- What you will do -
Reproduce every line of the material below verbatim, in its original order.

[Text extracted from pages]
======

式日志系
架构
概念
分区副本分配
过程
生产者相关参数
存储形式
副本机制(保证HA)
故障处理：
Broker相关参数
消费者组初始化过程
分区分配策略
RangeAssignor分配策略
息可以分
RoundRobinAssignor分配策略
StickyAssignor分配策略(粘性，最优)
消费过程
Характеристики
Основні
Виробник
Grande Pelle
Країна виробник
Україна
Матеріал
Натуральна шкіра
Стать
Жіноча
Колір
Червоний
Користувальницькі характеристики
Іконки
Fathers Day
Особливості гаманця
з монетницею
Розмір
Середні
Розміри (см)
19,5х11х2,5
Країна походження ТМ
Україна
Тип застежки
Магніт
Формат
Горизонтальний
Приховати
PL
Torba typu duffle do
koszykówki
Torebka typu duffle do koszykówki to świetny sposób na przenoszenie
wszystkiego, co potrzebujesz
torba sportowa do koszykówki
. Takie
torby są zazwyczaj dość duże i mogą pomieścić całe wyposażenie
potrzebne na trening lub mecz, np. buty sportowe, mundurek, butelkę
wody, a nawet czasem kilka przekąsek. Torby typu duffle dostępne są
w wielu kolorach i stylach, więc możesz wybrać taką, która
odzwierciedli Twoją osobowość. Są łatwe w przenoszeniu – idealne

======

- Output of the task -
式日志系
架构
概念
分区副本分配
过程
生产者相关参数
存储形式
副本机制(保证HA)
故障处理：
Broker相关参数
消费者组初始化过程
分区分配策略
RangeAssignor分配策略
息可以分
RoundRobinAssignor分配策略
StickyAssignor分配策略(粘性，最优)
消费过程
Характеристики
Основні
Виробник
Grande Pelle
Країна виробник
Україна
Матеріал
Натуральна шкіра
Стать
Жіноча
Колір
Червоний
Користувальницькі характеристики
Іконки
Fathers Day
Особливості гаманця
з монетницею
Розмір
Середні
Розміри (см)
19,5х11х2,5
Країна походження ТМ
Україна
Тип застежки
Магніт
Формат
Горизонтальний
Приховати
PL
Torba typu duffle do
koszykówki
Torebka typu duffle do koszykówki to świetny sposób na przenoszenie
wszystkiego, co potrzebujesz
torba sportowa do koszykówki
. Takie
torby są zazwyczaj dość duże i mogą pomieścić całe wyposażenie
potrzebne na trening lub mecz, np. buty sportowe, mundurek, butelkę
wody, a nawet czasem kilka przekąsek. Torby typu duffle dostępne są
w wielu kolorach i stylach, więc możesz wybrać taką, która
odzwierciedli Twoją osobowość. Są łatwe w przenoszeniu – idealne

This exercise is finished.